Entre 2023 et 2022, le nombre de jeunes recueillis par le Département a augmenté de 57%. Si le conseil départemental tire la sonnette d'alarme, les associations estiment qu'une autre politique, plus inclusive, devrait être mise en place. En attendant, les mineurs sont hébergés à l'hôtel, faute de place dans les foyers.
Ils étaient à peine une douzaine en 2008, ils sont aujourd’hui près de 400. Selon le dernier décompte de la Vienne, 388 mineurs non accompagnés sont placés sous la responsabilité du département en 2023. Un chiffre en hausse de 57% par rapport à l’année dernière.
Originaires d’Afrique subsaharienne ou d’Asie centrale, ces adolescents cherchent un avenir meilleur dans le Poitou. Bien souvent, ils entament leur parcours à la gare de Poitiers, comme ce groupe de jeunes venus de Côte d’Ivoire et de Guinée-Conakry, rencontrés aux abords des trains. “J’ai 16 ans, je suis venu ici pour obtenir un diplôme et un travail”, souffle l’un d’entre eux, qui préfère rester anonyme.
70% des demandes sont refusées
Une fois reconnus mineurs, ils sont pris en charge par le conseil départemental, au sein du service de l’aide sociale à l’enfance de la Vienne. Une dizaine d’agents y travaille à temps plein sur les dossiers de mineurs non accompagnés. “Dans ces dossiers, on compile des éléments sur leur santé, leur scolarité, les projets qu’ils vont développer pour s’insérer en France”, explique Caroline Métayer, responsable adjointe du pôle mineurs non accompagnés de la Vienne.
Faute de places suffisantes en foyer ou en famille d’accueil, le département est obligé de louer des chambres d’hôtel.
Dans cet établissement, toutes les chambres sont occupées par des mineurs isolés. Mais l’accueil des 388 mineurs non accompagnés du Département a un coût : au total, plus de six millions d’euros cette année, soit 10% du budget de l’aide sociale à l’enfance (ASE). Toutefois, pour bénéficier de cette aide, encore faut-il être reconnu mineur : 70% des demandes sont refusées.
Selon la législation française, les mineurs non accompagnés sont des jeunes de moins de 18 ans qui n’ont pas la nationalité française, présents sur le territoire sans être accompagnés d'aucun membre de leur famille.
"Ça représente une poignée de jeunes.

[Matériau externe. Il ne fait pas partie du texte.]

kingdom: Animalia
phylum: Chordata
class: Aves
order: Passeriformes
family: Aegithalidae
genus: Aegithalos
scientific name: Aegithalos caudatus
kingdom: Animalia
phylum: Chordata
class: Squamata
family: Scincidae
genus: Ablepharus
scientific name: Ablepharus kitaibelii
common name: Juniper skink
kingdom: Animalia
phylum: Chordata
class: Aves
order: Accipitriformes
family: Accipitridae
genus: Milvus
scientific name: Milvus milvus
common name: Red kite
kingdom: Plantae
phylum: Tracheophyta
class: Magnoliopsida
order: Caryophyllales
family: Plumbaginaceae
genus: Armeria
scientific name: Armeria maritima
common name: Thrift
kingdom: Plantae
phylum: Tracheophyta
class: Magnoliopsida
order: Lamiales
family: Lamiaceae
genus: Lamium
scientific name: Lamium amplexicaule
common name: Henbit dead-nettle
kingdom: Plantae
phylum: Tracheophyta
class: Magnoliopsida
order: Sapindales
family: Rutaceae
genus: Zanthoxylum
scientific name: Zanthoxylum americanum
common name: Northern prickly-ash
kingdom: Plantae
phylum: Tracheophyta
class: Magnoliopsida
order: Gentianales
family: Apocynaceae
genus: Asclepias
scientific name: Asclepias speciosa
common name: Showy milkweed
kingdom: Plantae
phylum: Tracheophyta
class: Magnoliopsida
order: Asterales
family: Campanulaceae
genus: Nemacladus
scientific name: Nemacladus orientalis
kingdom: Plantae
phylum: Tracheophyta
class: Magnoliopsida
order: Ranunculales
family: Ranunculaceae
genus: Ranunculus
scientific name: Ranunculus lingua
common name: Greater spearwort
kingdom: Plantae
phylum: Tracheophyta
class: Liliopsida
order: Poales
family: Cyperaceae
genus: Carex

Il n’y a pas de quoi être débordé"
À son arrivée à Poitiers en 2015, Fodé a fait une demande de reconnaissance de minorité auprès de l’ASE. “Ça n’a pas marché, tout ce que je disais n’a pas été pris en compte. Moi j’étais là, perdu, je ne savais pas quoi faire.”
Seul et sans ressources, l’adolescent se retrouve à la rue. Il trouve alors refuge chez des particuliers comme Chantal Bernard, bénévole à l’association Min' de Rien 86, qui vient en aide aux jeunes étrangers. Elle dénonce un manque de places d’accueil.
“Ça représente une poignée de jeunes. Il n’y a pas de quoi être débordé. Il y a régulièrement des jeunes qui peuvent arriver, souligne-t-elle. Je pense que la politique actuelle en France n’est pas une vraie politique d'accueil."
On n'en a pas envie, on a peur.
Chantal Bernardbénévole association Min' De Rien 86
Le Département déplore un manque d’argent et les élus se tournent vers l’État pour faire face au nombre croissant d’arrivées de jeunes étrangers.
“Comment on fait demain pour faire du bon travail ? C’est ce que cherchent les équipes, ce que veulent les élus : on veut offrir un bon accueil, relate Rose-Marie Bertaud, vice-présidente du conseil départemental de la Vienne, en charge de l’action sociale. Là, on est près de l’explosion.”
Ce travail est pourtant essentiel. En témoignent ces photos montrant des jeunes aux visages souriants. Pris en charge par le Département et l’ASE, ils ont tous trouvé du travail à l’issue d’une formation.